11 janvier 2008 at 15:32
c’est vrai BO texte ..n ‘empêche que des femmes vertueuses , elles se font rares par les temps qui courrent..!!
11 janvier 2008 at 15:44
J’ai vu nombre de femmes vertueuses, perruques somptueuses, talons hauts, chapeaux a plumes et jupes moulantes… La tsniout c’est dans la tete.
11 janvier 2008 at 16:01
Je dirais c’est AUSSI dans la tête…)
11 janvier 2008 at 20:30
L’habit ne fait pas le moine, si je puis dire . Je peux être pudique, c’est à dire non hystérique, pas envahissante avec mon mari et mes enfants, leur laisser la place de s’épanouir sainement, sans chantage affectif,et tout ça, en jeans et sans porter perruque.
12 janvier 2008 at 18:12
ouais ouais ouais….. savez pas trop ce que c’est la tsniout a priori….. faut etudier les gars…. faut etudier….
12 janvier 2008 at 18:17
La tsniout, c’est beaucoup plus qu’une tenue vestimentaire.
12 janvier 2008 at 19:17
La tsniout, c’est BEAUCOUP plus qu’une tenue vestimentaire!!!!!
Shavoua tov a tous!
12 janvier 2008 at 19:56
Woaw Esther, il y a de l’echo!
12 janvier 2008 at 20:01
t’as bien vu ou je me trouve; en haut d’une colline ! le vide et le silence du desert autour de moi ( relook la picture garden)
12 janvier 2008 at 20:06
Tu es sur la colline du printemps, et le desert ca serait plutot le dessert non?
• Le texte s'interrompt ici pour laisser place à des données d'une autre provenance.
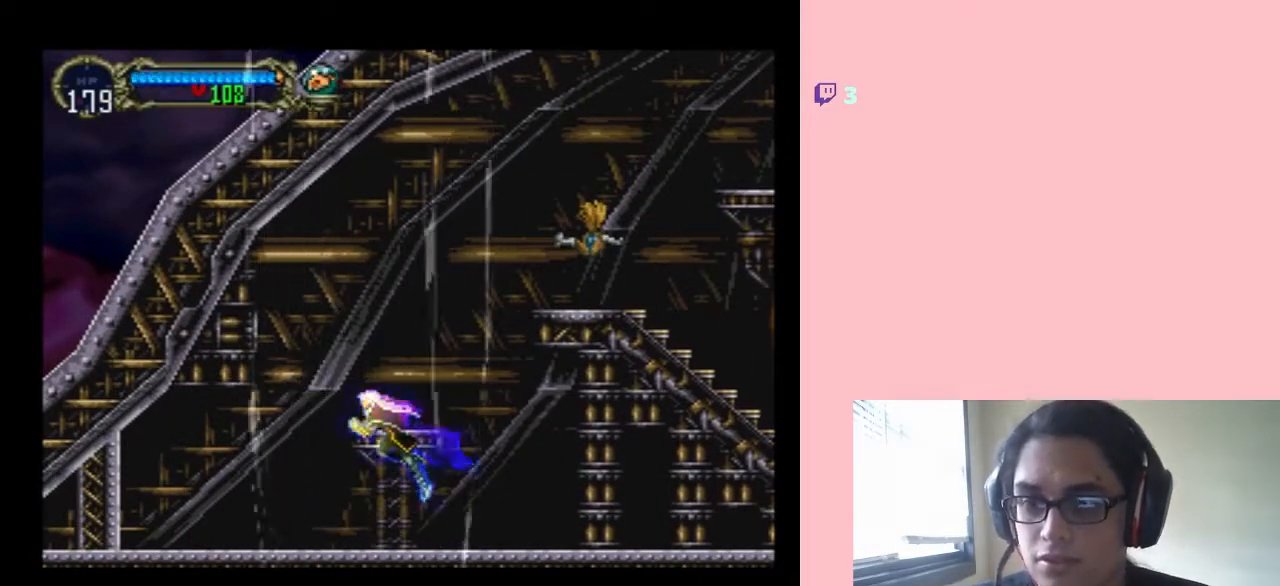
{"buttons": [], "left_stick": "center", "right_stick": "center", "events": [[67, "B", "up"], [283, "DPAD_RIGHT", "up"]]}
C’est quoi tous ces makrouds que t’as engloutis?
13 janvier 2008 at 16:05
Joe Dassin lui aurait chanter ! Elle m’a dit d’aller siffler là haut sur la colline , de l’ attendre avec un petit bouquet d ‘églantine…etc ….
13 janvier 2008 at 17:42
Oui Jacqueline, il aurait chante, et le charmant bouquetin aurait bele!